Crédit photo Elsa Sabado

Très médiatisée, la notion de « bore-out », épuisement résultant de l’ennui au travail, est décriée par les spécialistes du travail. Pour eux, elle cache la complexité des situations de souffrance.

Le mot « bore-out » la fait sortir de ses gonds. Marie Pezé, psychologue à l’origine de la première consultation souffrance et travail, récuse ce concept, défini comme étant l’épuisement professionnel résultant de l’ennui au travail. Elle ne décolère pas : « Je rencontre des gens qui s’ennuient, qui font un travail répétitif, qui sont harcelés, qui sont en conflit éthique, pas des gens en “bore-out”. Ce mot renvoie à un milliard de situations possibles, et il aplanit la complexité des situations liées au travail. Et cela décrédibilise le burn-out, qui est étudié depuis cinquante ans. » Elle n’est pas la seule à s’indigner de la popularisation de ce mot-valise. Jean-Luc Molins, secrétaire de l’Ugict-CGT chargé des questions de management, y voit même une manipulation : « C’est un écran de fumée destiné à masquer le problème de la surintensité de travail. » À la CFDT, Hervé Garnier, secrétaire national, tranche le débat : « Pour l’instant, le mot n’est arrivé ni au Conseil d’orientation sur les conditions de travail ni dans les documents du Plan santé au travail. » Circulez, il n’y a rien à voir.

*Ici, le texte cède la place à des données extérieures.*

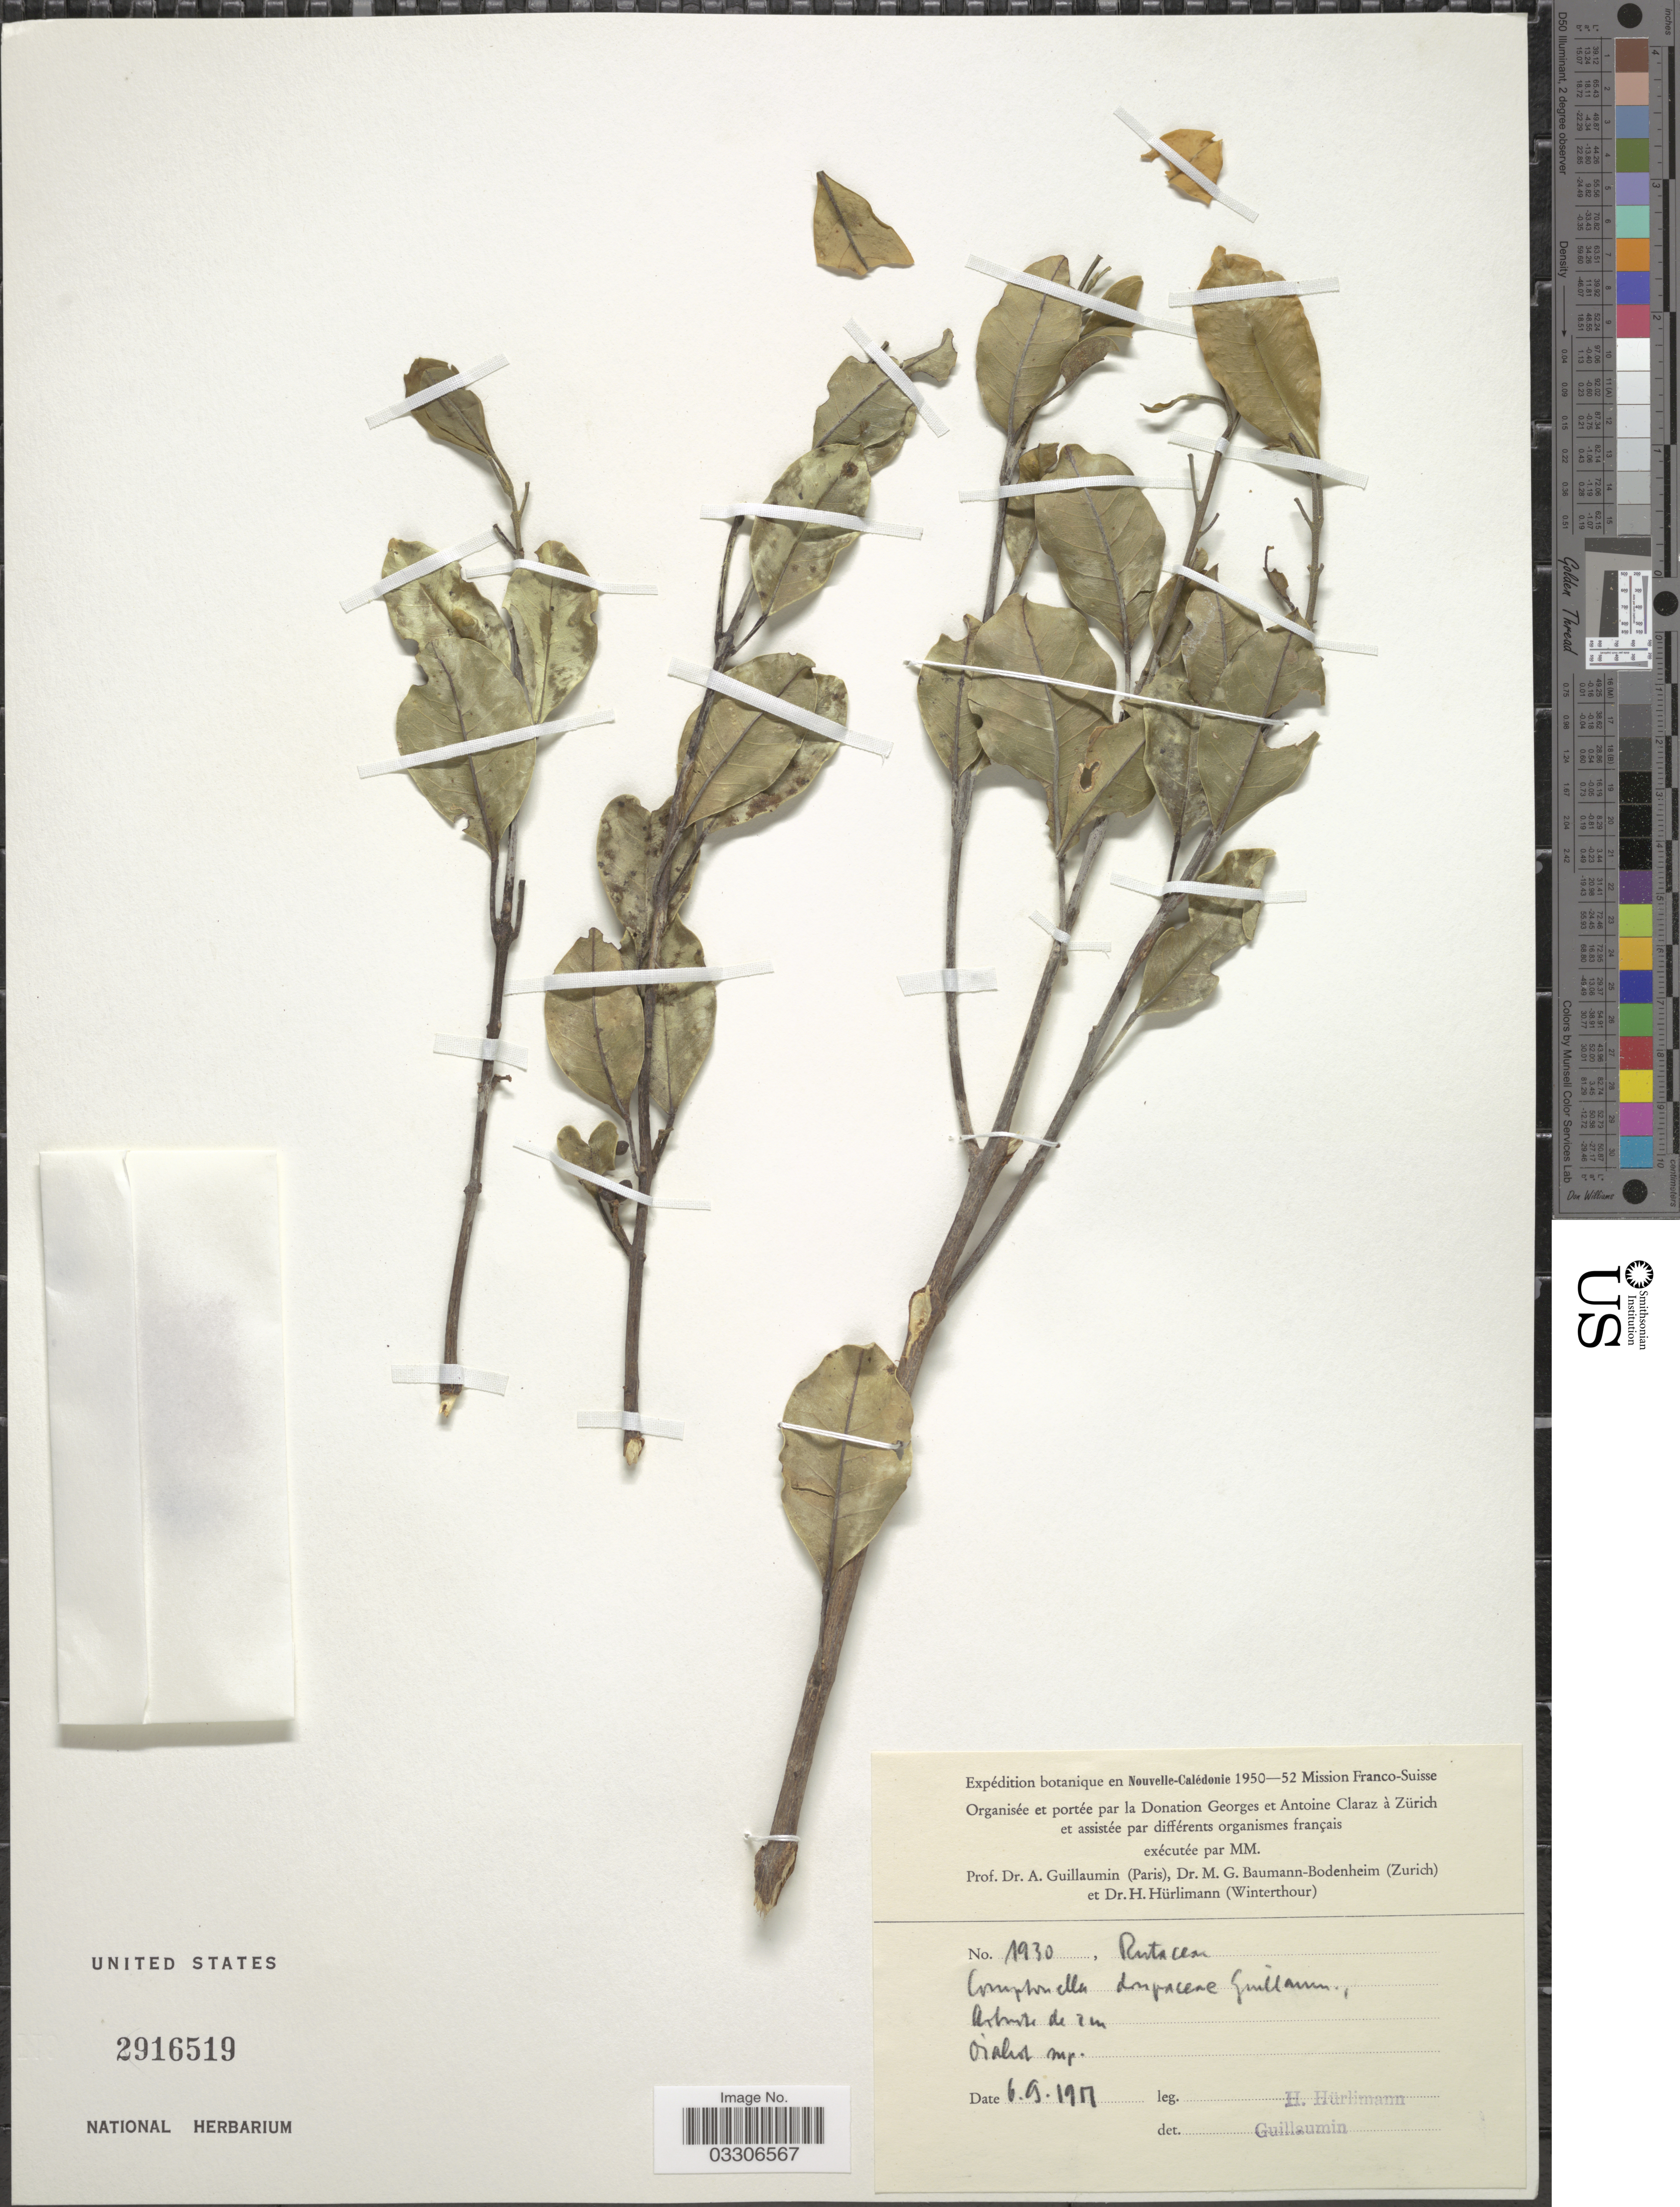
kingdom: Plantae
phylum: Tracheophyta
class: Magnoliopsida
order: Sapindales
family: Rutaceae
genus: Comptonella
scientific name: Comptonella drupacea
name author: (Labill.) Guillaumin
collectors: H. Hürlimann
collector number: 1930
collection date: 1951-09-06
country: New Caledonia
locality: Nouvelle-Calédonie. Ioliot [interpreted] mp. [interpreted]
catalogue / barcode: US 2916519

Alors, comment expliquer l’emballement médiatique récent pour ce nouveau concept ? Le bore-out apparaît véritablement sur la place publique en mai 2016 lorsqu’un certain Frédéric Desnard affronte aux prud’hommes son ex-employeur, Interparfums. Il veut obtenir la nullité de son licenciement. Soutenu par son médecin traitant, l’homme affirme que la crise d’épilepsie et l’arrêt maladie auxquels il doit son renvoi sont la conséquence de l’ennui dans lequel l’a plongé l’entreprise. Il médiatise sa situation, et est bien décidé à faire de ce procès le premier du bore-out en France. Les juges prud’homaux ont préféré laisser des magistrats professionnels juger eux-mêmes de la pertinence de ce motif, ce qu’ils devraient faire courant 2017. Avec cette affaire, Frédéric Desnard a révélé Diagnose boreout, un ouvrage de 2007 écrit par deux consultants suisses, Peter Werder et Philippe Rothlin, et jusqu’alors passé inaperçu.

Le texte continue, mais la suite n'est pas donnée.